Pétrifiée de peur, la jeune femme demande à ses bourreaux ce qu’ils attendent d’elle. Et eux de lui répondre « qu’est-ce que tu ignores ? Lorsqu’on te dit de ne pas divulguer les informations en ta possession, tu veux nous montrer que tu es très rusée n’est-ce pas ? Nous allons te montrer que nous te surveillons à la loupe. Et après j’ai reçu un violent coup à la nuque», raconte-t-elle. La pauvre a alors perdu connaissance. Ce n’est que quelques heures plus tard qu’elle s’est retrouvée dans un établissement hospitalier où on va lui confier que c’est sa sœur cadette qui l’a retrouvée inerte au bord de la chaussée. Stupéfiée, Joséphine Abiala ignore toujours ce qui lui est reproché. En fait, depuis de nombreuses semaines, José comme on l’appelle affectueusement, n’avait de cesse de poster sur les réseaux sociaux des mises en garde à des personnes dont elle disait ignorer l’identité et dont elle recevait des appels anonymes.

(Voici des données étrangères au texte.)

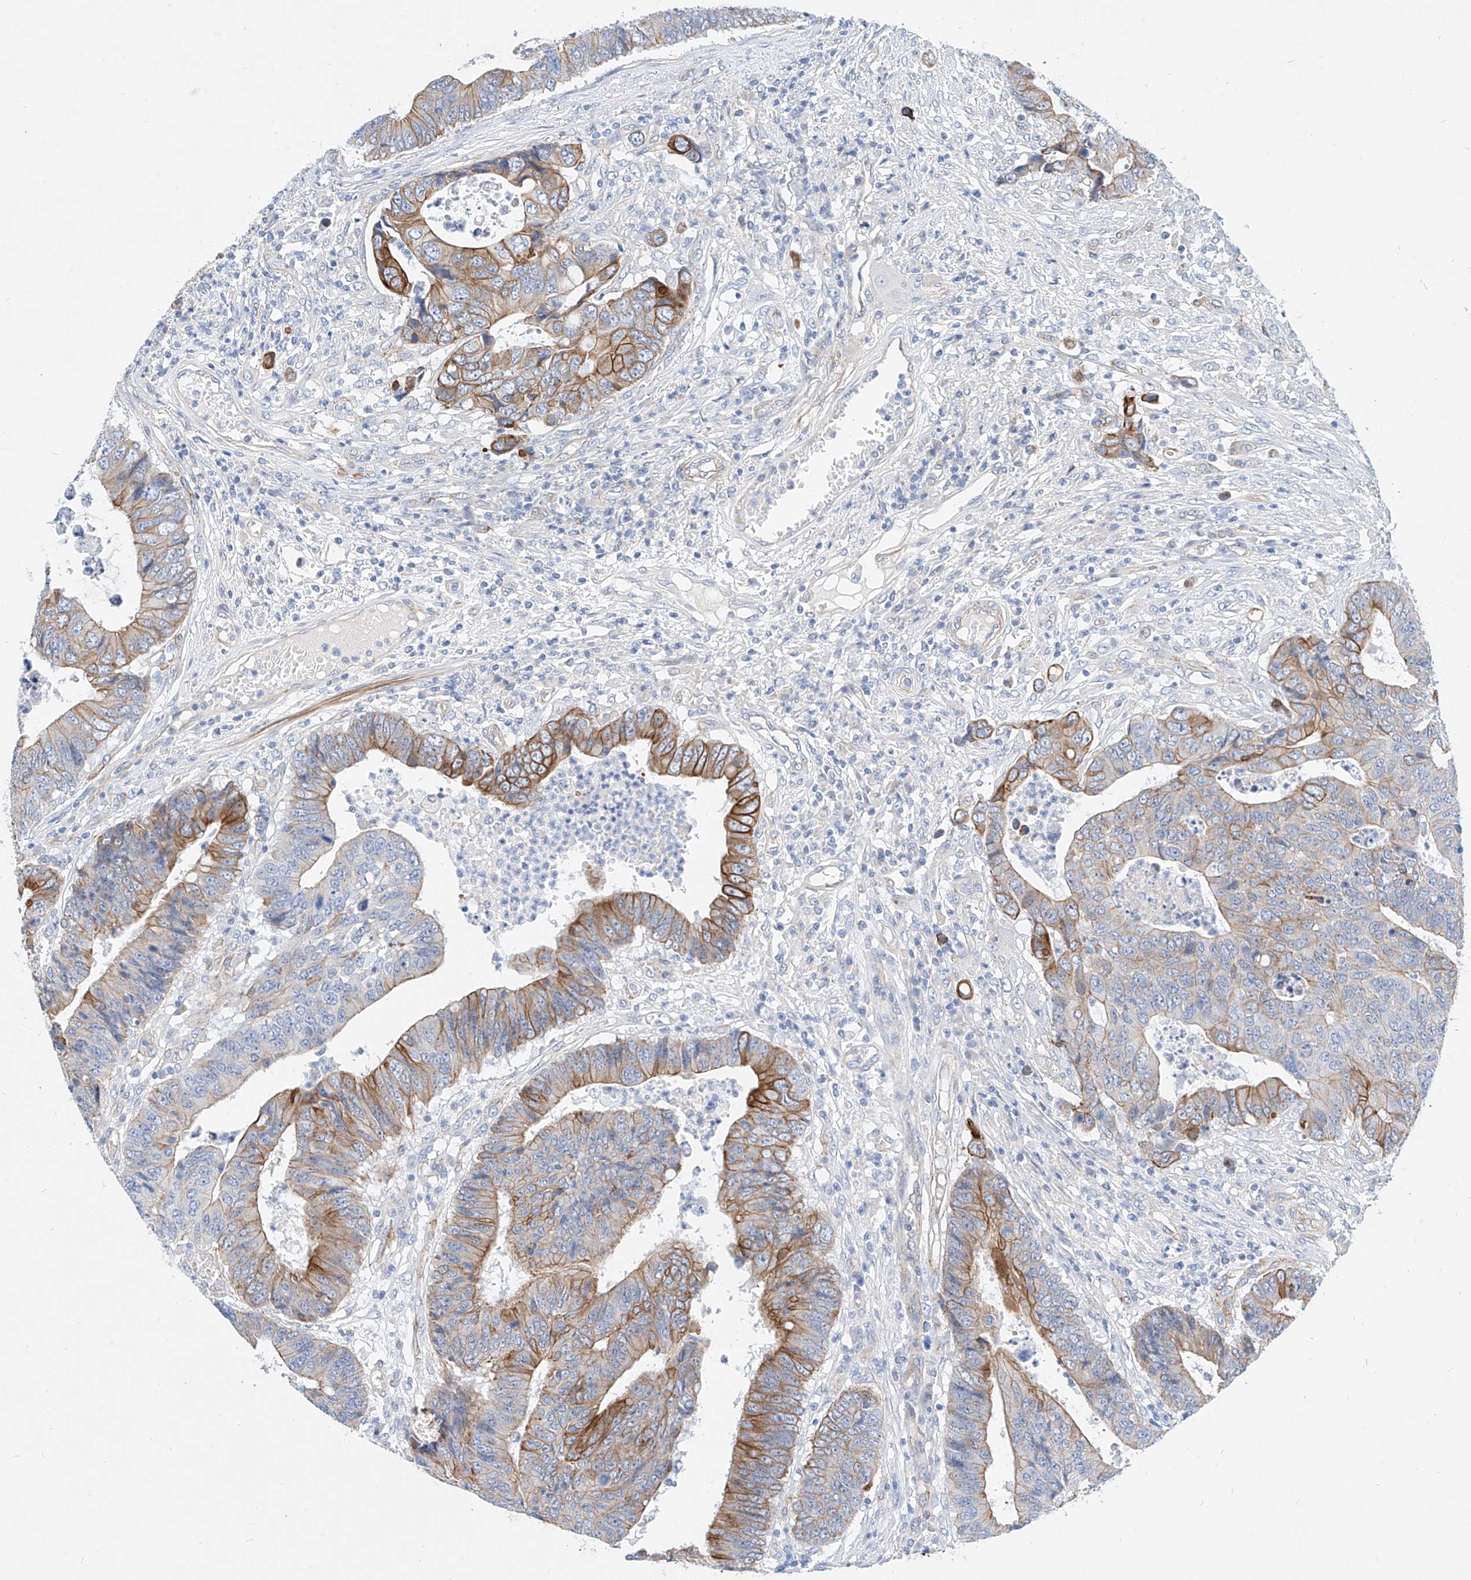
{"staining": {"intensity": "moderate", "quantity": "25%-75%", "location": "cytoplasmic/membranous"}, "tissue": "colorectal cancer", "cell_type": "Tumor cells", "image_type": "cancer", "snomed": [{"axis": "morphology", "description": "Adenocarcinoma, NOS"}, {"axis": "topography", "description": "Rectum"}], "caption": "Immunohistochemical staining of human colorectal cancer demonstrates moderate cytoplasmic/membranous protein staining in approximately 25%-75% of tumor cells. (DAB (3,3'-diaminobenzidine) IHC with brightfield microscopy, high magnification).", "gene": "SBSPON", "patient": {"sex": "male", "age": 84}}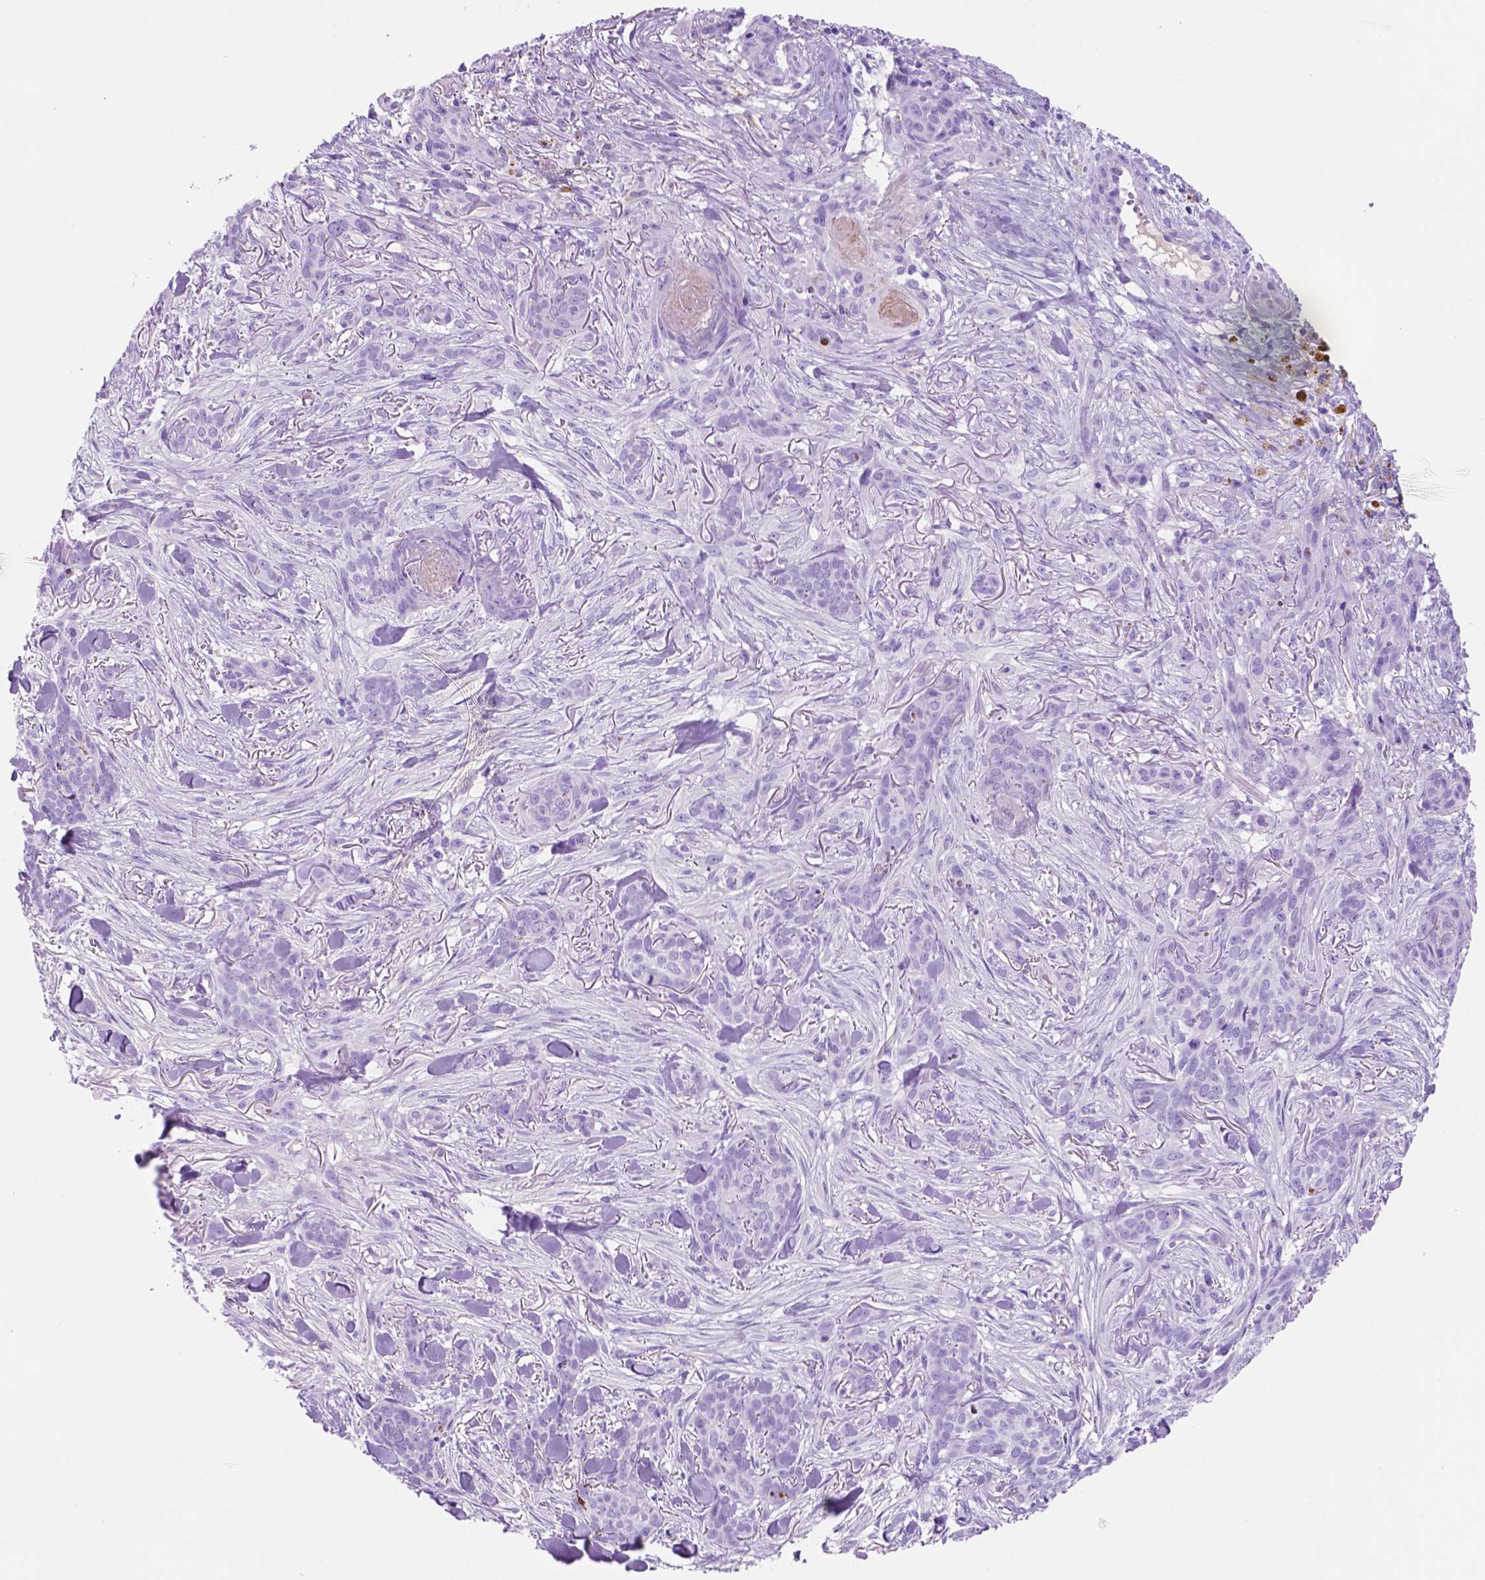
{"staining": {"intensity": "negative", "quantity": "none", "location": "none"}, "tissue": "skin cancer", "cell_type": "Tumor cells", "image_type": "cancer", "snomed": [{"axis": "morphology", "description": "Basal cell carcinoma"}, {"axis": "topography", "description": "Skin"}], "caption": "The image reveals no significant positivity in tumor cells of skin basal cell carcinoma.", "gene": "FOXB2", "patient": {"sex": "female", "age": 61}}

L’un des plus récents remonte au mois de juillet dernier, où elle rappelait à ses « bourreaux » d’arrêter de lui proférer des menaces via des numéros masqués. Au départ, certains ont pensé qu’il s’agissait des admirateurs qui voulaient lui forcer la main. Que nenni ! Puisque avec le temps, l’exercice s’est transformé en un harcèlement inconvenant, au point où de passer le relai à des menaces de mort. Une plainte contre l’inconnu avait même été déposée à la compagnie de gendarmerie d’Efoulan. Sans suite.